- Exercise instructions -
Beneath this task are records; print exactly the stretch of them from the line with "天 沙田畫舫滿載新人幸福回憶" through the line with "asia yhteiskun­nan kannal­takaan.", both ends included.

- The data -
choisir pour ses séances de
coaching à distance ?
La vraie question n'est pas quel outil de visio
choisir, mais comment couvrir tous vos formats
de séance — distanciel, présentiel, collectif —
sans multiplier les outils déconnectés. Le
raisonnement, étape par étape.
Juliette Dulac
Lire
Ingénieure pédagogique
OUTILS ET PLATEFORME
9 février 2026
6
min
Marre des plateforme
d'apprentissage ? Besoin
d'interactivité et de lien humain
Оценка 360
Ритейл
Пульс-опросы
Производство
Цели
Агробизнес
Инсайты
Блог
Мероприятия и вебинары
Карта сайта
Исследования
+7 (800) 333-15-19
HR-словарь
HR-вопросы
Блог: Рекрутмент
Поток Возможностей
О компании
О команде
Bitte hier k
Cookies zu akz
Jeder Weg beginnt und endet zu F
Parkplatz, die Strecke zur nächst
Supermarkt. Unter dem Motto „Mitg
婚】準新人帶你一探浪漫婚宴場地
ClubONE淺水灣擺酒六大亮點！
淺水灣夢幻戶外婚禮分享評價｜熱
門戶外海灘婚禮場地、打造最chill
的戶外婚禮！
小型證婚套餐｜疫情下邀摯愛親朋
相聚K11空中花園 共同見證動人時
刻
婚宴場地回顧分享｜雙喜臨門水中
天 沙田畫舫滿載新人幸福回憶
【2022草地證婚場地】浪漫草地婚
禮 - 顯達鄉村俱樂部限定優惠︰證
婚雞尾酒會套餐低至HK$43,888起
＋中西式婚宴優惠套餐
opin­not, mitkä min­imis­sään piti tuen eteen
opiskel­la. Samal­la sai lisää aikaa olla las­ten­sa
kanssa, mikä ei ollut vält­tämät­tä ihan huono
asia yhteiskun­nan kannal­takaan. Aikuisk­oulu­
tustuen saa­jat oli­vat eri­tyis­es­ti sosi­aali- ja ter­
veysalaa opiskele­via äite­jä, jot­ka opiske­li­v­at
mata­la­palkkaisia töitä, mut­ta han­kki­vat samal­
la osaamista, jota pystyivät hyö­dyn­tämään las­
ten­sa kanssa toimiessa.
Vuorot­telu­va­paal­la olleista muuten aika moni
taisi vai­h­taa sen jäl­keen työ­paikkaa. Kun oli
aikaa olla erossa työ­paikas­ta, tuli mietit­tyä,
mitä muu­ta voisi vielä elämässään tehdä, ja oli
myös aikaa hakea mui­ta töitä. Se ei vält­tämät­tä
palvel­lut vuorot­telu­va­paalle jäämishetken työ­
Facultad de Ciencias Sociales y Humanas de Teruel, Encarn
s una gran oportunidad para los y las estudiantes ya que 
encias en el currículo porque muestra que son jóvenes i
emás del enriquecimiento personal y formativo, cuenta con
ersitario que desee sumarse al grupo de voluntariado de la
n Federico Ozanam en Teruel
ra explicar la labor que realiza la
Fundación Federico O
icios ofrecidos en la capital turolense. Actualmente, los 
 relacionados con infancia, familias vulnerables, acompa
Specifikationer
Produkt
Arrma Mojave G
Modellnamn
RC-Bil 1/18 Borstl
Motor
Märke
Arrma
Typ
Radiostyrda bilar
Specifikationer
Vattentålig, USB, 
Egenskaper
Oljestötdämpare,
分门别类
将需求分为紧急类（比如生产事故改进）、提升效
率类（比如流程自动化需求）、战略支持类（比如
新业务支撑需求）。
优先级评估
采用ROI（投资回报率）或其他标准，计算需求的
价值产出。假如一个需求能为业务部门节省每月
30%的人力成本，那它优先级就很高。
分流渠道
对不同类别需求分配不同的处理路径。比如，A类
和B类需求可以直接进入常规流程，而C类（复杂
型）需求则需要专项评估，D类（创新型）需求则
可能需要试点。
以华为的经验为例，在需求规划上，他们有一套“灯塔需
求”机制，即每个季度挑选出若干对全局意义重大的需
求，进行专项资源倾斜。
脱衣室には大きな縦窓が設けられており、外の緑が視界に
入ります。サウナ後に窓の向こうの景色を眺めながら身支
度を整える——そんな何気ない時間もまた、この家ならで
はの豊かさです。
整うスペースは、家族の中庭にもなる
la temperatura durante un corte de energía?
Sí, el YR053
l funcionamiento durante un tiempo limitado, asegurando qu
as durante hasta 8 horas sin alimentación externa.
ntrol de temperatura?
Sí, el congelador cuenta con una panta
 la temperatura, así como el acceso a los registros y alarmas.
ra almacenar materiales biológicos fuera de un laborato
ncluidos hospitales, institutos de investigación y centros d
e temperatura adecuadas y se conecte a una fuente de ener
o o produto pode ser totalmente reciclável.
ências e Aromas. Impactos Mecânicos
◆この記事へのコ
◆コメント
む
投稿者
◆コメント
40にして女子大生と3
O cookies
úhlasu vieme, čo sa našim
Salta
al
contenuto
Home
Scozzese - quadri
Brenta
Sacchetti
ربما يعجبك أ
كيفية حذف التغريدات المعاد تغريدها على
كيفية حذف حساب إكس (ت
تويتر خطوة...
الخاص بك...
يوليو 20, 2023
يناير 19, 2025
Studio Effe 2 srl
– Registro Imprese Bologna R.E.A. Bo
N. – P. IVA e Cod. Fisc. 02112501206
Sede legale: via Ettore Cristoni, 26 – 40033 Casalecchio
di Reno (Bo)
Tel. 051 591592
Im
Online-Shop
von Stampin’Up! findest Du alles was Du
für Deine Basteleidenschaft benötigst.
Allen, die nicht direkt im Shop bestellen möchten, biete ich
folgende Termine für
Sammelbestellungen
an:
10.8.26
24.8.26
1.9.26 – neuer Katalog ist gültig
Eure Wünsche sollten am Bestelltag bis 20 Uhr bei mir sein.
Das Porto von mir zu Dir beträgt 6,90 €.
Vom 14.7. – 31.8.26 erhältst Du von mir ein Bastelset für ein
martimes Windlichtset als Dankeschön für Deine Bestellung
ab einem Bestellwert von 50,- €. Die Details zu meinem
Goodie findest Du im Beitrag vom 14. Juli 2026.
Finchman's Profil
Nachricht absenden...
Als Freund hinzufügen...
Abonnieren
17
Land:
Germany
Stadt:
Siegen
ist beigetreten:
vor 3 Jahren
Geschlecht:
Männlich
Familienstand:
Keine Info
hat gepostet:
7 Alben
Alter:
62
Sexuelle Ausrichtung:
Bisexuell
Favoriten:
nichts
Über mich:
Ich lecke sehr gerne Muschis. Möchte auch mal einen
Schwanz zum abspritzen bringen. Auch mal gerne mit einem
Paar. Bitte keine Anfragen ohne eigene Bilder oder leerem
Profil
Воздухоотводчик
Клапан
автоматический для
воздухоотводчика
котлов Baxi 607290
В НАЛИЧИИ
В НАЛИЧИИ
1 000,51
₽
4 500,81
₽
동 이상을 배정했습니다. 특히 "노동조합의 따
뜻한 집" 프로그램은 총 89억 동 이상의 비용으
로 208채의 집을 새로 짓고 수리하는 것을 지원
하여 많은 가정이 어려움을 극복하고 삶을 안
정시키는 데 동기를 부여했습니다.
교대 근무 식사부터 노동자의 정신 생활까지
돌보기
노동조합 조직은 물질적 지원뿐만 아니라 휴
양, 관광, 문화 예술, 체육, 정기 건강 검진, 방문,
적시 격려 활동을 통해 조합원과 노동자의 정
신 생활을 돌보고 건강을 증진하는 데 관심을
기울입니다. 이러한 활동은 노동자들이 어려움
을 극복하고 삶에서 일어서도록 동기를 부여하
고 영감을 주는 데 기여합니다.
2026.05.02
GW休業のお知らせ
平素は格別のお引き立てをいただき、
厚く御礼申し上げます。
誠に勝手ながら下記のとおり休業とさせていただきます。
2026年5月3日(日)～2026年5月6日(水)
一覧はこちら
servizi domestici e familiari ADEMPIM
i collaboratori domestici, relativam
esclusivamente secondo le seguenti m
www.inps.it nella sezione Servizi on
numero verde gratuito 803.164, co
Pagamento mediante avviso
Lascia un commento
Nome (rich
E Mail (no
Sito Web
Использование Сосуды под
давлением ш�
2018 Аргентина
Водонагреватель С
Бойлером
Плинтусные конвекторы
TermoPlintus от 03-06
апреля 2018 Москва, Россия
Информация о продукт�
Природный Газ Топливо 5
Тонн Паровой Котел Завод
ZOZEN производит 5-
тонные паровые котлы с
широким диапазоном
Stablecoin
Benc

- Response -
天 沙田畫舫滿載新人幸福回憶
【2022草地證婚場地】浪漫草地婚
禮 - 顯達鄉村俱樂部限定優惠︰證
婚雞尾酒會套餐低至HK$43,888起
＋中西式婚宴優惠套餐
opin­not, mitkä min­imis­sään piti tuen eteen
opiskel­la. Samal­la sai lisää aikaa olla las­ten­sa
kanssa, mikä ei ollut vält­tämät­tä ihan huono
asia yhteiskun­nan kannal­takaan. Aikuisk­oulu­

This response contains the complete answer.